# Stored items from a collection
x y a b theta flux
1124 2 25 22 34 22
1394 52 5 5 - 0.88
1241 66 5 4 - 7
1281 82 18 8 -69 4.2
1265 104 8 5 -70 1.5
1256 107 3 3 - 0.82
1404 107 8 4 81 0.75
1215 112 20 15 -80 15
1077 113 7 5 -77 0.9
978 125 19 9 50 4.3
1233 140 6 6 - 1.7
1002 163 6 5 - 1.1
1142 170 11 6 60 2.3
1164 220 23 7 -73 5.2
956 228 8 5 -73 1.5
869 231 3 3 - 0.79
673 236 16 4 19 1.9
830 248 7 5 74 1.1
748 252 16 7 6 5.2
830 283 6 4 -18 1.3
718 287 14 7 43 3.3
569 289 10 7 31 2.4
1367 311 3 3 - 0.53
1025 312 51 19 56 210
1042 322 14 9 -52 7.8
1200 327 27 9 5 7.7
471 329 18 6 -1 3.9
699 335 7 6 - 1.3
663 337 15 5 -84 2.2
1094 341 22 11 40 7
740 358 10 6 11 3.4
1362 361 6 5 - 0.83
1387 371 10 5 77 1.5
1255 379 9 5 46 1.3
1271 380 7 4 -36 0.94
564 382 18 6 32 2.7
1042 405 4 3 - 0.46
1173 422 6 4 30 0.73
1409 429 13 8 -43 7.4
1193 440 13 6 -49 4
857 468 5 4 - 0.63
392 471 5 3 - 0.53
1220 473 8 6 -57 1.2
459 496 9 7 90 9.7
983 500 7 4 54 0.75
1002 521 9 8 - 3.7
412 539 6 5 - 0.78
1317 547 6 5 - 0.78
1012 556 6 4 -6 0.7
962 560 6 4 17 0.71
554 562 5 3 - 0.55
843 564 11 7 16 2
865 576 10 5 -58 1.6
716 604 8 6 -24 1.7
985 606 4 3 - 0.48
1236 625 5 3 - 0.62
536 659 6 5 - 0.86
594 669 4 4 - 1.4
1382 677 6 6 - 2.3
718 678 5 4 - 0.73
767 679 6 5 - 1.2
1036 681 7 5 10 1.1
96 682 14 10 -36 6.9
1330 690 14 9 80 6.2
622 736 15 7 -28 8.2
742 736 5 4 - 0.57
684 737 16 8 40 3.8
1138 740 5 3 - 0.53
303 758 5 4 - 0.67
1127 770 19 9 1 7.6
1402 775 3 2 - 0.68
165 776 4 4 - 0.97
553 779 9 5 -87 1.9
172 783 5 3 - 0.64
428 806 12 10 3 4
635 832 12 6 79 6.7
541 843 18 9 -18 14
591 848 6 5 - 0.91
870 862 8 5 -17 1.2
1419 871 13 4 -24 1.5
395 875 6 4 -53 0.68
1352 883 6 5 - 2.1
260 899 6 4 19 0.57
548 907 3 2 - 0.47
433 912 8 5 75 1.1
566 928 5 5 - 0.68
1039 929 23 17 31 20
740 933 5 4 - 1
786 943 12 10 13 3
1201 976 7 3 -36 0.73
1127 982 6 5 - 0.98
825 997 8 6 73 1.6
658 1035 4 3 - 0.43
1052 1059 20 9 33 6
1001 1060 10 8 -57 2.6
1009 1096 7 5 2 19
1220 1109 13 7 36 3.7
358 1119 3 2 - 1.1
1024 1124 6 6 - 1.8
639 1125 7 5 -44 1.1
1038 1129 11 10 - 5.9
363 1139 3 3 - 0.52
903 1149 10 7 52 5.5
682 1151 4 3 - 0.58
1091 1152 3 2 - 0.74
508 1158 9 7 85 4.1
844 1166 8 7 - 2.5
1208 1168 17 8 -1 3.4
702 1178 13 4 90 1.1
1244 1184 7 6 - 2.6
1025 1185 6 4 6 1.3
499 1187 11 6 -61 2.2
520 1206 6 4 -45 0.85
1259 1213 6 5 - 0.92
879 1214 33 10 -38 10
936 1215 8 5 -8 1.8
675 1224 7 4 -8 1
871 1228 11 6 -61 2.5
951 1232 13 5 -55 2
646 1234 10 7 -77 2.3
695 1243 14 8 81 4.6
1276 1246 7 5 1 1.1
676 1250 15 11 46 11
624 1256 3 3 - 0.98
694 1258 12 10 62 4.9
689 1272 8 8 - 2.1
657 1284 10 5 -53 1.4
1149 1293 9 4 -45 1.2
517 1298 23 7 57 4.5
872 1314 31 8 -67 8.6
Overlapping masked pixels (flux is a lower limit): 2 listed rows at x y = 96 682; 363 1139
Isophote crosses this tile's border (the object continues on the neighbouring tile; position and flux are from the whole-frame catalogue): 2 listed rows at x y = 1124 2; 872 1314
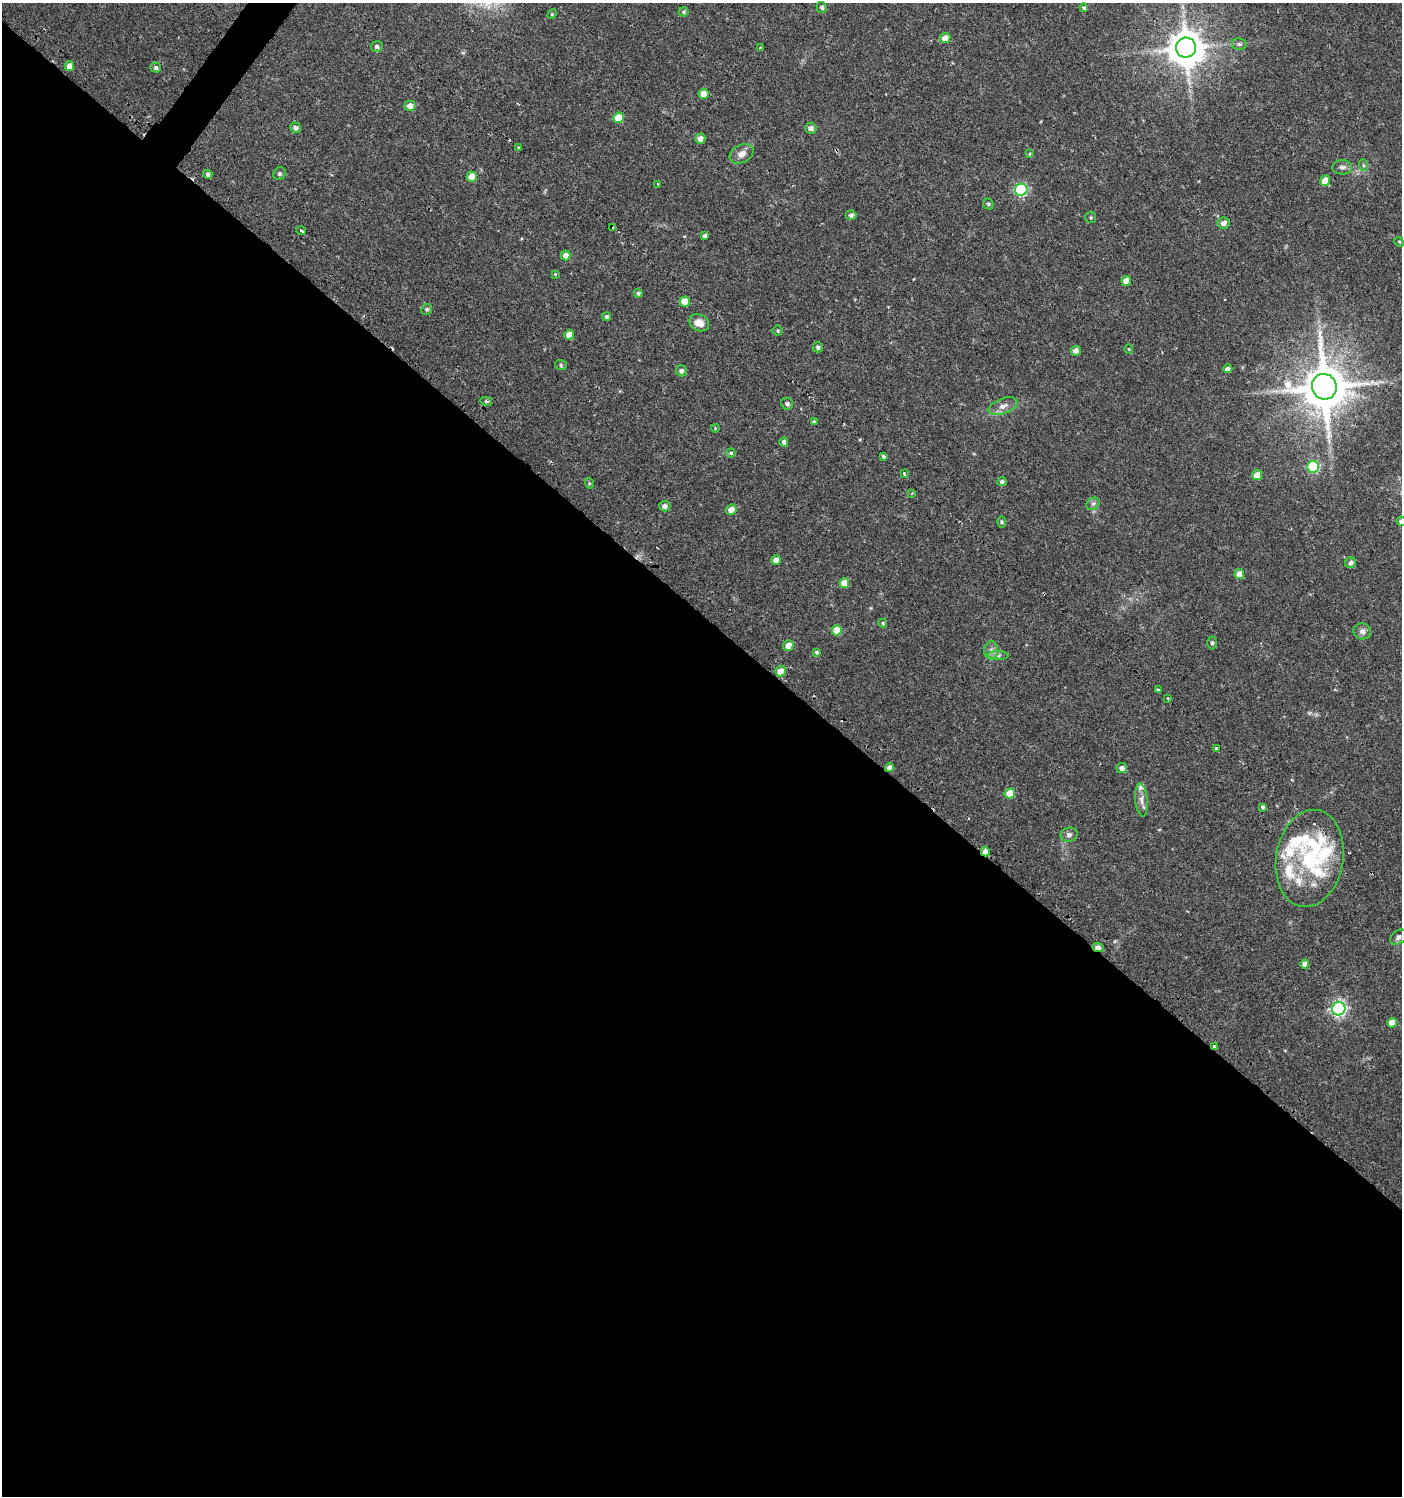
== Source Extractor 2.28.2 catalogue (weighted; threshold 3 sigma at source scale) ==
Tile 14 of 4 x 4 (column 2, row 4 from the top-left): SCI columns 1643-3042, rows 2-1495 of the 6032 x 6001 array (HDU 1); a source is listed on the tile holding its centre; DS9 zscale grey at full resolution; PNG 1404 x 1498 px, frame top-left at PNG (2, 3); each listed source drawn as its Kron ellipse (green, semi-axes under 4 px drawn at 4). Shown black and unused: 59% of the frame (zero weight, under 2 of 3 exposures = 1% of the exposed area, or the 3 px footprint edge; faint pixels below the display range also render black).
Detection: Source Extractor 2.28.2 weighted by HDU 2 'WHT'; one run over the whole footprint, this tile lists its part. Background 0.025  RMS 0.0041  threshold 0.0186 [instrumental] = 3 sigma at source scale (4.5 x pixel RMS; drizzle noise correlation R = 1.50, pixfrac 1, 0.0396/0.0396 arcsec/px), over >= 5 px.
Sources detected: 113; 3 cosmic-ray / hot-pixel residue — neither listed nor drawn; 8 inside a brighter listed object's ellipse — not listed separately; the other 102 listed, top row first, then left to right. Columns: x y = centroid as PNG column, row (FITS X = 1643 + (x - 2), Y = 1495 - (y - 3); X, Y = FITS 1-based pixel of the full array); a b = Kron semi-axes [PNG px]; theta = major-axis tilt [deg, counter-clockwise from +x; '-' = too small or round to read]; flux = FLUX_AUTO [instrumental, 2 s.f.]
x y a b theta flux
822 7 5 5 - 1.1
1084 8 4 4 - 0.72
683 12 5 4 - 0.68
552 14 5 4 - 0.41
945 38 5 5 - 3.6
1239 44 7 5 -13 0.91
377 46 6 5 - 1.1
761 48 4 3 - 3.2
1186 48 10 10 - 1100
70 66 5 4 - 4.6
156 68 5 5 - 1.1
704 94 5 5 - 4.4
410 106 5 5 - 2.7
618 118 5 5 - 9
296 128 5 5 - 1.1
811 128 5 5 - 1.5
700 139 5 5 - 2.5
518 148 3 3 - 0.92
742 154 13 9 28 2.9
1029 154 4 3 - 0.37
1363 165 6 4 -71 0.59
1342 167 10 7 1 1.5
208 174 5 4 - 1
279 174 7 6 - 0.92
472 177 5 5 - 5.5
1325 181 5 5 - 5.3
658 184 3 2 - 0.94
1021 190 6 6 - 44
988 204 6 5 - 0.55
851 215 5 5 - 1.3
1091 217 5 5 - 0.63
1223 223 6 5 - 2
613 227 3 2 - 0.94
301 230 5 3 - 0.85
705 236 4 3 - 1
1399 242 5 4 - 0.48
566 255 5 4 - 3.2
555 274 4 3 - 0.37
1126 281 5 4 - 3.9
638 293 4 4 - 0.8
685 302 5 5 - 8.5
427 309 5 5 - 0.77
607 317 4 4 - 0.99
699 323 10 8 -28 4
778 331 5 5 - 0.54
569 335 5 5 - 4.5
818 347 5 5 - 0.97
1129 349 5 3 - 0.37
1076 351 5 5 - 2.3
561 365 6 5 - 0.7
1228 369 4 4 - 2.1
681 371 5 5 - 1.4
1324 387 13 12 - 2000
486 401 6 4 -13 0.69
787 404 6 5 - 1.1
1003 406 15 7 19 2.9
814 422 4 4 - 0.91
715 428 4 3 - 0.36
784 442 5 4 - 1.2
731 453 4 4 - 0.54
883 456 3 3 - 4.9
1313 467 6 6 - 38
904 474 3 3 - 1.1
1257 475 5 5 - 4.1
1002 482 5 4 - 1.1
589 483 5 3 - 0.41
912 493 3 3 - 0.41
1093 504 7 5 41 1
665 506 6 5 - 1.8
731 510 5 5 - 4.5
1401 521 5 4 - 1.6
1001 522 6 4 -89 0.53
776 560 5 4 - 3.1
1351 563 5 5 - 1.5
1239 574 5 5 - 4.5
844 583 5 5 - 5.8
883 623 4 4 - 0.57
837 630 5 5 - 11
1362 631 8 8 - 1.7
1212 643 6 4 90 0.75
788 646 5 5 - 4.8
991 651 9 7 90 1.9
816 652 4 3 - 0.64
998 655 10 4 0 1.2
780 671 5 5 - 3.6
1158 690 4 3 - 2.3
1168 699 3 3 - 1.3
1217 748 3 3 - 1.4
889 768 4 4 - 2
1122 768 5 5 - 1.9
1010 794 5 5 - 9.8
1141 800 16 6 -84 2.3
1263 807 4 4 - 0.83
1069 835 8 7 - 1.4
985 852 5 4 - 3.7
1310 858 49 33 81 38
1398 937 9 6 36 1.5
1098 947 6 4 -23 2.7
1305 964 4 4 - 2.9
1339 1009 7 6 - 94
1392 1023 5 5 - 4.4
1214 1046 3 3 - 5.9
Overlapping masked pixels (flux is a lower limit): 4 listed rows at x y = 889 768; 985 852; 1098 947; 1214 1046
Isophote crosses this tile's border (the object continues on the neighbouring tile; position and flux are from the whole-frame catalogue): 1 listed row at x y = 1401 521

# Written request
Turn the lines from the line containing "Extractor 2.28.2 catalogue" up to and including the line containing "Tile 14 of 4" into a JSON list of strings, one string per line, leaving out any blank lines.

# Solved exercise
[
  "== Source Extractor 2.28.2 catalogue (weighted; threshold 3 sigma at source scale) ==",
  "Tile 14 of 4 x 4 (column 2, row 4 from the top-left): SCI columns 1643-3042, rows 2-1495 of the 6032 x 6001 array (HDU 1); a source is listed on the tile holding its centre; DS9 zscale grey at full resolution; PNG 1404 x 1498 px, frame top-left at PNG (2, 3); each listed source drawn as its Kron ellipse (green, semi-axes under 4 px drawn at 4). Shown black and unused: 59% of the frame (zero weight, under 2 of 3 exposures = 1% of the exposed area, or the 3 px footprint edge; faint pixels below the display range also render black)."
]